Unprompted: Remembering Jess

The death of television pitchman Jess Duboy earlier this month prompted many to consider his life, as is the case when someone of note goes to the happy hunting grounds. We weren”t close friends, but his influence lingers on me and those who followed in TV land. It was Jess who enabled me to look directly at you and read the news. Before Jess, and subsequently me, no newscaster in Richmond used a teleprompter.

When I arrived from Baltimore in 1978 we typed news on a manual typewriter, and then went to the studio with what we had typed. We read it, looking up at the camera as much as possible. Then one day I looked behind a curtain across the studio and discovered a teleprompter.

What’s this! A teleprompter just like the one we used in Baltimore. Does it work? Yes, when Jess is here. What do you mean when Jess is here? Well, it seems that Jess did his car commercials for all the world to see in the Channel 12 studio. The teleprompter was only for Jess, so that he could look viewers straight in the eye and assure them, “If this emblem is not on your car, you probably paid too much.”

After some pleading from me, the news director agreed to allow the new anchorman to read the news from a teleprompter. I was given permission to use the machine that until then had belonged to Jess. It came after some wrangling because the station had to pay a human being to run the thing. The attitude was that we never needed it before, so why do we need it now. Well, I argued, this is 1978. Things change. So the guy whose job it was to process our news film had a new duty: He ran the teleprompter.

Everything went well as long as the teleprompter operator paid attention. But he sometimes ran the thing too fast, or too slow — and sometimes if distracted, he just stopped. Mr. Anchorman then had to fumble with his scripts to rediscover where he was. A teleprompter can work against you if the operator isn’t up to speed. On one occasion, some years later, another teleprompter operator who had offered his resignation and was working his last day, thought it might be amusing to replace the next story with a Playboy centerfold that he happened to be reading at the time. I looked straight ahead and discovered a beautiful naked woman looking back at me. Can’t remember what happened next, but I can’t forget that moment. It’s very difficult to look at a nude photograph while talking about budgetary problems in Petersburg.

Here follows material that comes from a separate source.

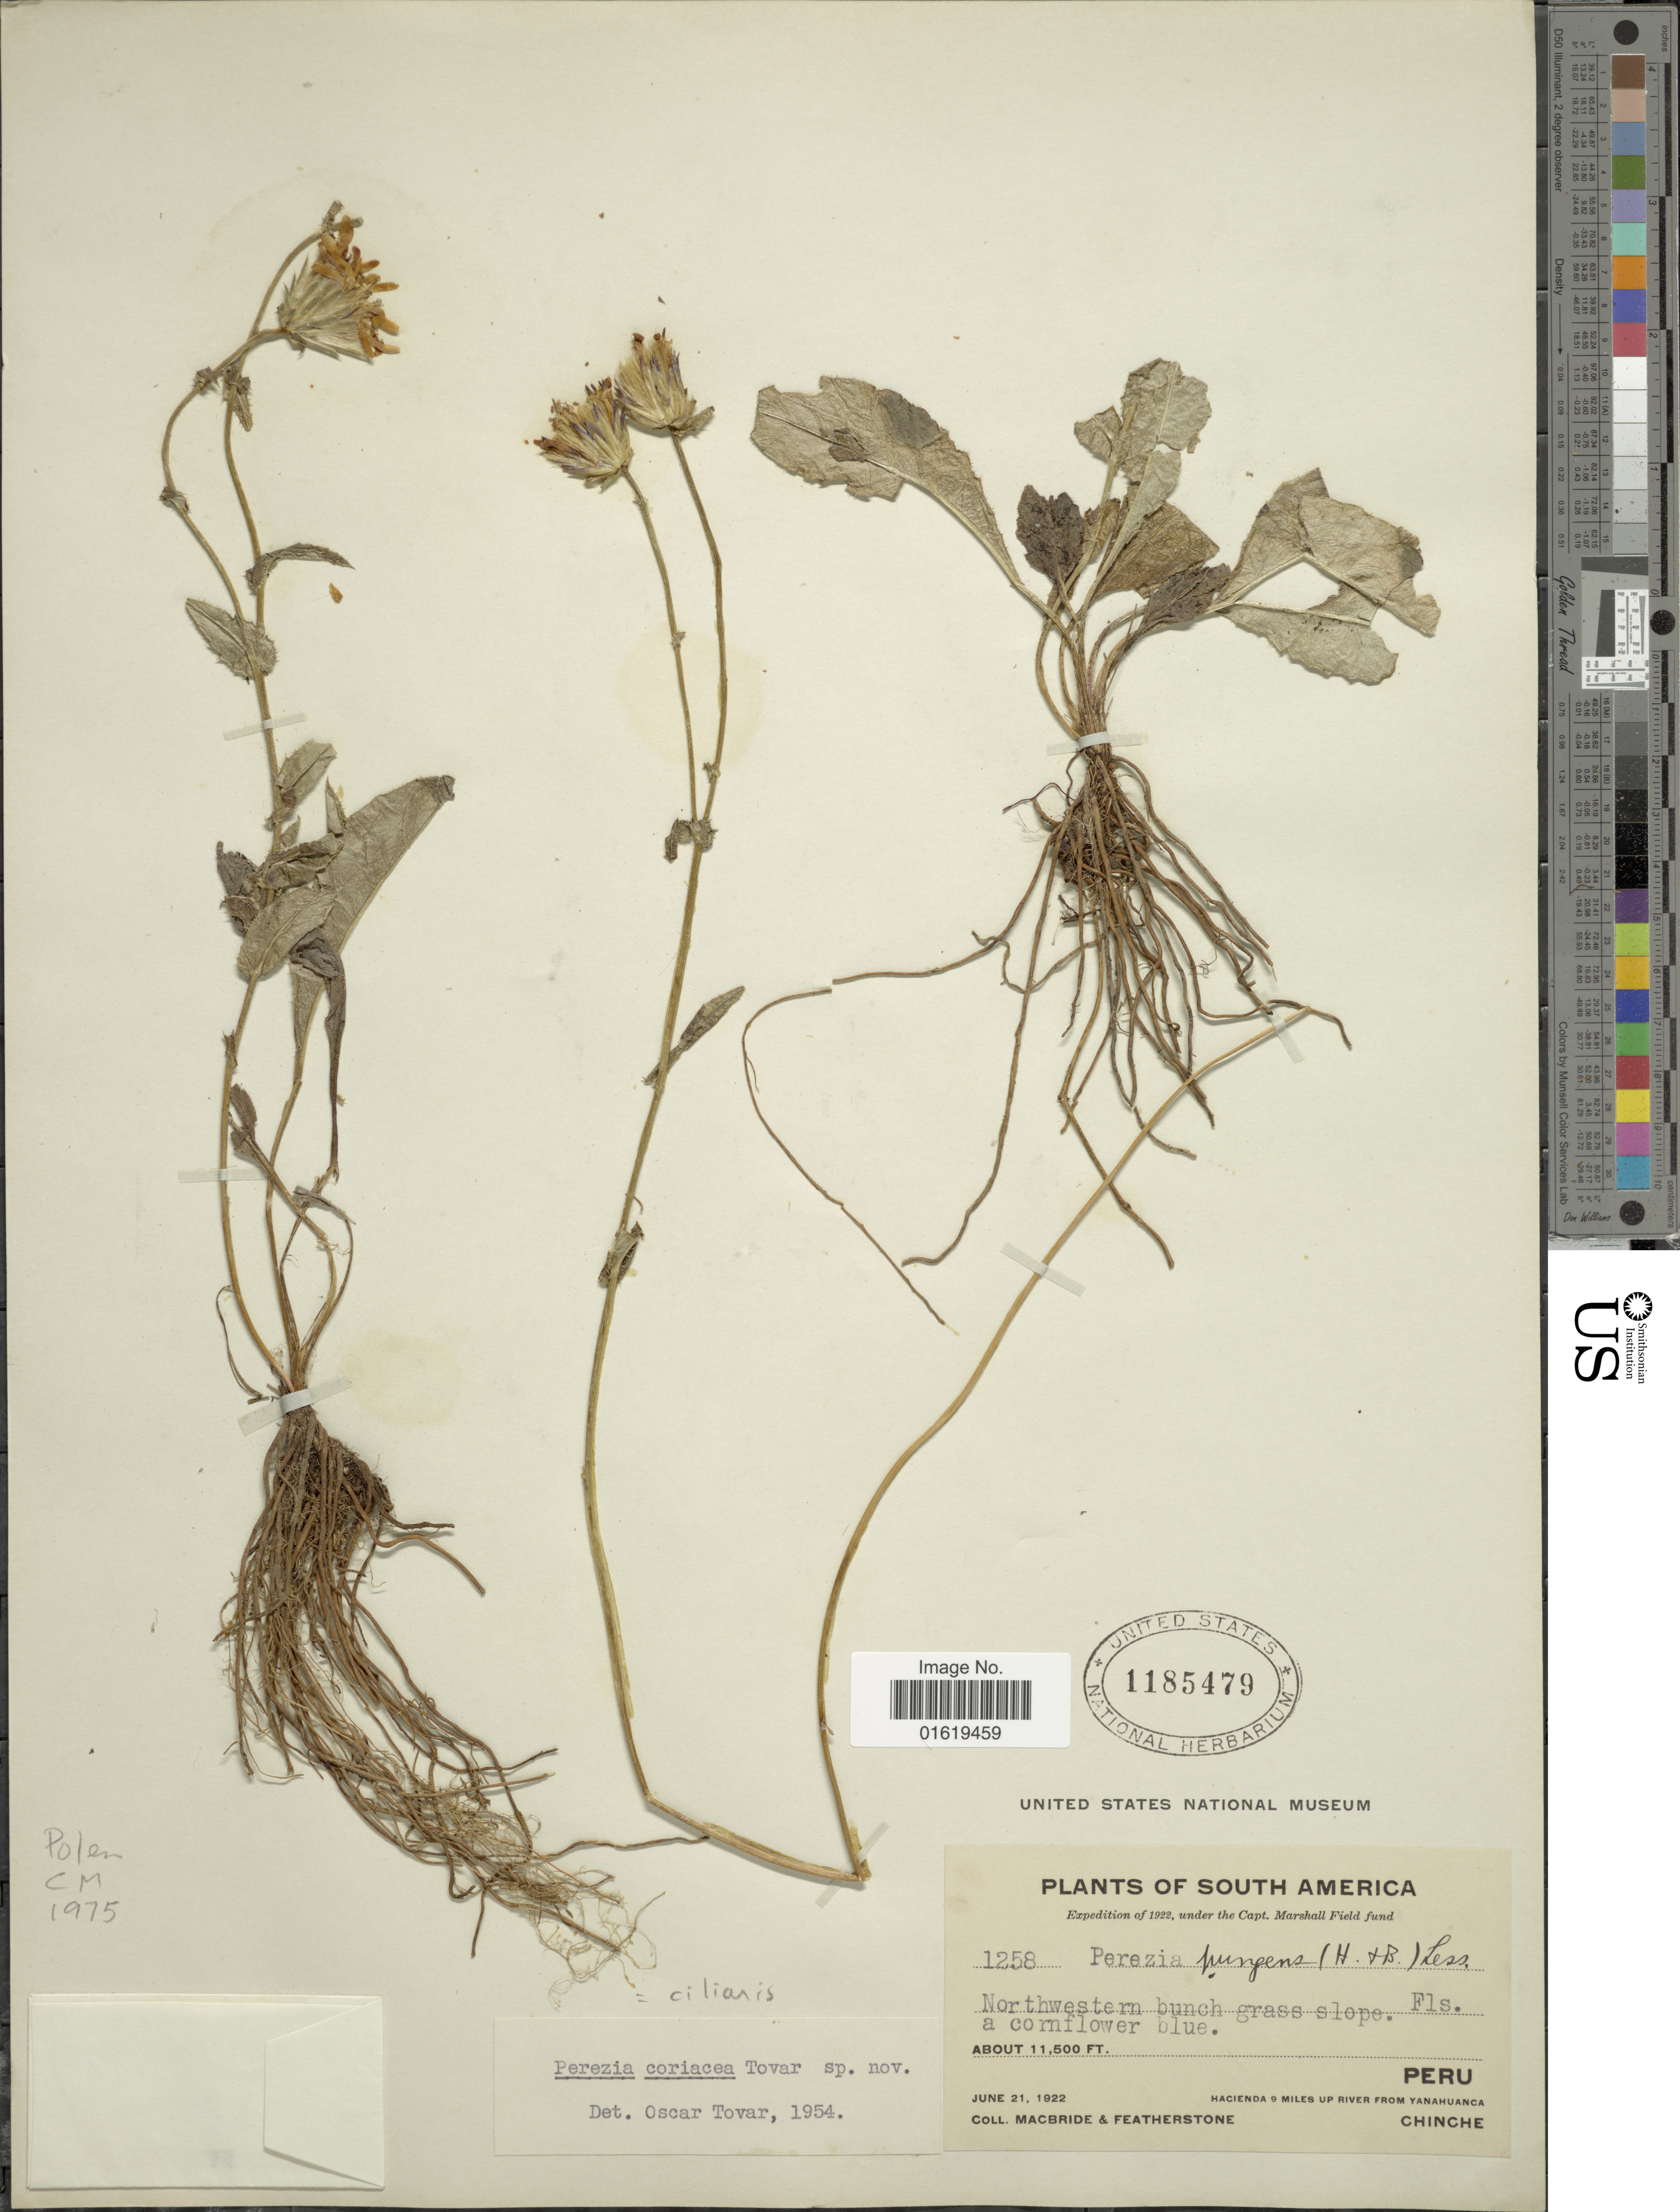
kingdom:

But progress has its moments. Not long after the introduction of the teleprompter, Channel 12 went on the air with the first radar, and other improvements came quickly after that. Other stations by then were also using teleprompters and coming up with innovations. Today, no one speaks on television without a teleprompter. The president looks directly at you and says whatever he says, looking at the script scrolling on a piece of plastic that’s seen only from his angle. The camera looking back at the president sees no script at all. That’s how the optics work. The scripts are generated electronically now so no clown is able to insert naked women into the State of the Union speech, though Donald Trump would probably like that too, assuming he doesn’t win.

Even most of the big-time television preachers are now using teleprompters. This enables them to look you directly in the eye while asking for money.

Television has many ways of making people appear better than they actually are. Commercials are prepared to make products better than they are. Jess was ahead of his time in Richmond when he said give me the words in front of my face and I will look directly through them so you can’t. It was the beginning of things to come.

Now we’re trained to believe someone if there is alleged eye contract. Yes, I will buy a mattress at 85 percent of its usual price if you look me in the eye and say it’s true. I will believe most anything I hear and see on television.

We are victims of progress. Salesmanship is the name of the game. No matter what you’re selling.